Later, an example to this design thinking process was carried out. The problem of high death rates of premature births was focused on. A tree diagram was used as the mapping tool to help students understand better. With the tree diagram, the problem was broken down to find some of the root causes. Some of the causes that were found include education and communication barriers, cost barriers, cultural beliefs and practices barrier, fear, judgement by society, lack of education, low wages for work done, lack of investment in underdeveloped communities, lack of water and other amenities in undeveloped rural communities, roads in undeveloped communities not prioritized, hence delay in accessing health facilities.
The next step was referred to as problem reframing. Here, participants were required to identify causes to the problem and list some of the effects that these causes had to those involved. This required that they also identify the stakeholders involved in the problem. Who are some of the stakeholders involved in the cause of the problem? Who are the stakeholders affected by the problem? Having identified these, it would be easy to them define your problem statement.
Having been equipped with these, participants were again taken through an exercise where they got to be divided into different breakout rooms. Each breakout room was given a different problem from other rooms to work on. Like in the example, students had to first break down the problem and identify the root causes, identify the stakeholders, organize questions for the stakeholders; questions to ask the stakeholders before, during and after the problem manifests.
The research protocol that was suggested to help with solving the problem involved, using reframed questions (use of ‘how’ questions), understanding the user or affected (high, low or non-income earner), and identifying the sampling method to be used. The participants also got to learn more on using an empathy map. An empathy map is a collaborative tool teams can use to gain a deeper insight into their customers. Much like a user persona, an empathy map can represent a group of users such as a customer segment.

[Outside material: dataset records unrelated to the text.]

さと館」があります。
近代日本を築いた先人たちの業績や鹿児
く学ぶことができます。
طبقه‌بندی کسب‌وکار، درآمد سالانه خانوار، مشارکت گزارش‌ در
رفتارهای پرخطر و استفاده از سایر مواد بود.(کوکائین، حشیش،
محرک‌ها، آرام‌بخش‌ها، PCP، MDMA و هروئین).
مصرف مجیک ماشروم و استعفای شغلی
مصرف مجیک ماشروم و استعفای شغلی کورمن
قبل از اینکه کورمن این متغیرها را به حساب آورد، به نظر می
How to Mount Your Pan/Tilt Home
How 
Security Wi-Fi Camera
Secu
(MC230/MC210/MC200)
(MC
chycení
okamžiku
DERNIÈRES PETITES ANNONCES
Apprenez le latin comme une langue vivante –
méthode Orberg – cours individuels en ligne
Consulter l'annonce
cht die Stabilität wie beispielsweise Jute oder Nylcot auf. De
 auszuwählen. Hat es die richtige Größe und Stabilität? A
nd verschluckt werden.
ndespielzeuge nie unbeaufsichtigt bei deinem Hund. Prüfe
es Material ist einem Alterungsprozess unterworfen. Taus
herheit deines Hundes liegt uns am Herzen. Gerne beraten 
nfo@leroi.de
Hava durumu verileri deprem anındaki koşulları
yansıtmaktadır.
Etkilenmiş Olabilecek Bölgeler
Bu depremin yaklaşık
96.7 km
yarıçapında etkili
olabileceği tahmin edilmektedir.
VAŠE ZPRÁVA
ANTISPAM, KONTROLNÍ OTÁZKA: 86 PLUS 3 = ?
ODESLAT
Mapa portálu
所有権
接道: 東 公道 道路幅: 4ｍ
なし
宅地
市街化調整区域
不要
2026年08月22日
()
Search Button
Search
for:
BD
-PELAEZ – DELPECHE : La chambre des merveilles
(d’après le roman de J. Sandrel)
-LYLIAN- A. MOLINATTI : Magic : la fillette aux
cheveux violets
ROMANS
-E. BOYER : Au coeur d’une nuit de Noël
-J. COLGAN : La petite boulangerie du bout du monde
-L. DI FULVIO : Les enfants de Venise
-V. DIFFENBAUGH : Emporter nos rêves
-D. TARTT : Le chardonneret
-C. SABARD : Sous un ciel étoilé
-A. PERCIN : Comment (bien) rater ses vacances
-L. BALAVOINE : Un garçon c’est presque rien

What does the consumer think and feel? What does the consumer feel? What does the consumer say and do? What does the consumer hear? These are some of the questions necessary for the empathy map.
Participants were later encouraged to develop their point of view on the problem as it their unique design vision that is crafted based on the discoveries made while carrying out the empathy map exercise. On ideations, brainstorming is done on ideas that could help solve the problem. This leads to coming up with various prototypes that would need to be tested to figure whether they do answer the problem. The session was later concluded with presentations from each breakout room on the ideations they came up with and any prototypes they thought of to help solve the problem they were each assigned with. The session ended with remarks from Manuella Sekyi who thanked everyone who participated in the exercise, concluding the meeting at around 6pm.